When I interviewed for my current position of assistant men’s basketball coach at Houghton College, one of the questions I was asked was: “What is your definition of hard work?” I will admit that, this caught me completely off guard. I felt I was fairly well prepared for any questions about basketball, and the inevitable questions about how my relationships with our players would change (I was a student at Houghton for the previous four years and had lived with one of our players the year before).
I don’t remember how I answered that question, but I’m sure I didn’t answer it well. Over the course of the last year I’ve thought about this question a number of times, and I’ve decided on an answer that I believe is fluid, but represents an accurate view. I believe hard work is doing what is expected of you in a prompt and efficient manner to the best of your ability, and then finding a way to contribute something beyond that.
To do what is expected of you isn’t working hard, it’s working. There are responsibilities that come with any job or assignment – that’s why it’s called work. To say “I worked hard because I got it done” is to say that you may have been qualified for the task at hand. To do what’s expected of you with efficiency and timeliness are important to making sure that the next person can take your work and do what they need to do with it. Doing things efficiently and promptly may also allow you to create time at the end of your task where you may be able to take on an additional project. Working to the best of your ability may b the most important part of this first phrase. If you are given a task, it’s because you have a specific skill set that make you uniquely capable of completing it. If you give anything less than your best effort, somebody else could have probably done it instead of you.

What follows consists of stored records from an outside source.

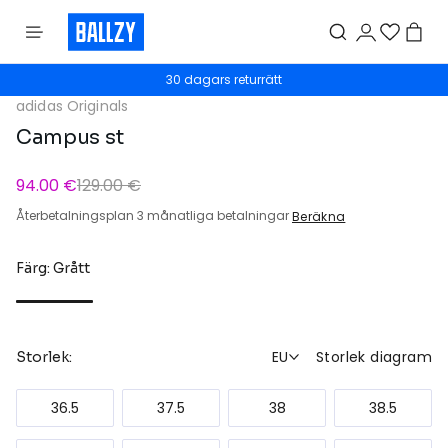
30 dagars returrätt
adidas Originals
Campus st
94.00 €
129.00 €
Återbetalningsplan 3 månatliga betalningar
Beräkna
Färg: Grått
EU
Storlek diagram
Storlek:
36.5
37.5
38
38.5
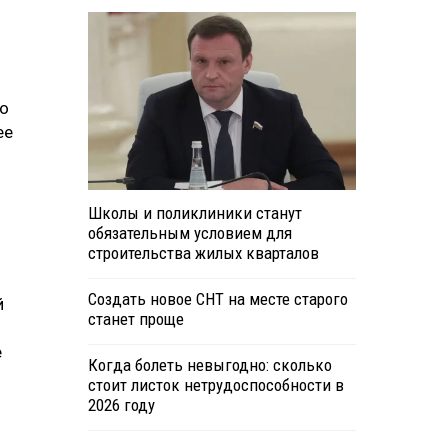
то
ее
Школы и поликлиники станут
обязательным условием для
строительства жилых кварталов
Создать новое СНТ на месте старого
й
станет проще
е
Когда болеть невыгодно: сколько
стоит листок нетрудоспособности в
2026 году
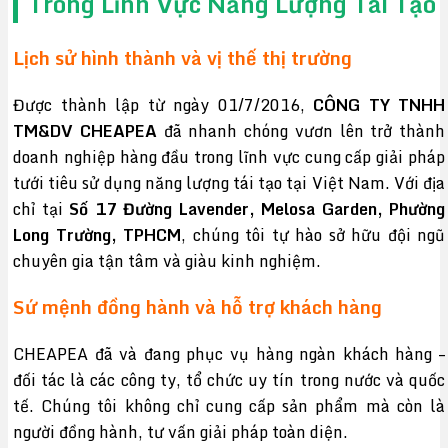
Trong Lĩnh Vực Năng Lượng Tái Tạo
Lịch sử hình thành và vị thế thị trường
Được thành lập từ ngày 01/7/2016,
CÔNG TY TNHH
TM&DV CHEAPEA
đã nhanh chóng vươn lên trở thành
doanh nghiệp hàng đầu trong lĩnh vực cung cấp giải pháp
tưới tiêu sử dụng năng lượng tái tạo tại Việt Nam. Với địa
chỉ tại
Số 17 Đường Lavender, Melosa Garden, Phường
Long Trường, TPHCM
, chúng tôi tự hào sở hữu đội ngũ
chuyên gia tận tâm và giàu kinh nghiệm.
Sứ mệnh đồng hành và hỗ trợ khách hàng
CHEAPEA đã và đang phục vụ hàng ngàn khách hàng –
đối tác là các công ty, tổ chức uy tín trong nước và quốc
tế. Chúng tôi không chỉ cung cấp sản phẩm mà còn là
người đồng hành, tư vấn giải pháp toàn diện.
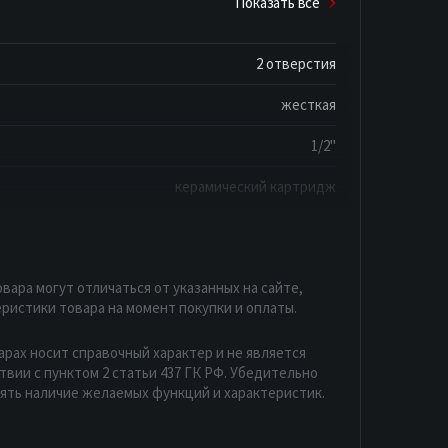
Показать все
2 отверстия
жесткая
1/2"
керамический картридж
вара могут отличаться от указанных на сайте,
ристики товара на момент покупки и оплаты.
арах носит справочный характер и не является
вии с пунктом 2 статьи 437 ГК РФ. Убедительно
рять наличие желаемых функций и характеристик.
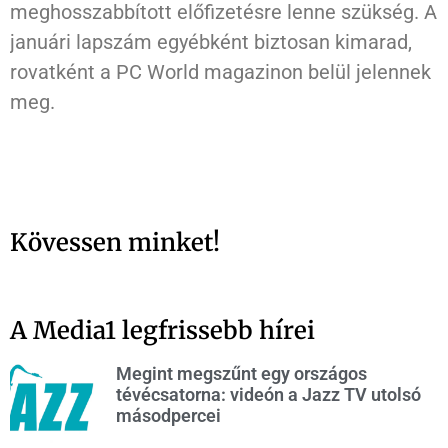
meghosszabbított előfizetésre lenne szükség. A
januári lapszám egyébként biztosan kimarad,
rovatként a PC World magazinon belül jelennek
meg.
Kövessen minket!
A Media1 legfrissebb hírei
Megint megszűnt egy országos
tévécsatorna: videón a Jazz TV utolsó
másodpercei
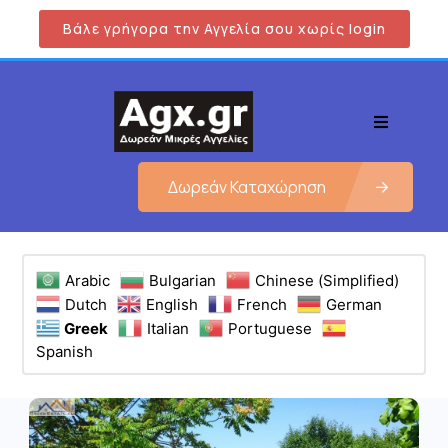
Βάλε γρήγορα την Αγγελία σου χωρίς login
Δωρεάν Καταχώρηση
Arabic
Bulgarian
Chinese (Simplified)
Dutch
English
French
German
Greek
Italian
Portuguese
Spanish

The second part is what I believe pushes us from “work” to “hard work”. It is easy to do what’s expected of you. It’s probably been explained to you in detail ahead of time. It’s something you may have done before, or at least were prepared to do. And you were chosen specifically to do it. You should have confidence that you can do that job well. Working hard is doing everything already discussed, and then finding other ways to contribute to your team or organization. Whether that’s assisting a co-worker who is struggling with a project, starting your next assignment, or finding a problem ahead of time and fixing it, that “above and beyond” mentality will prove invaluable to your employer and set the bar for everyone around you.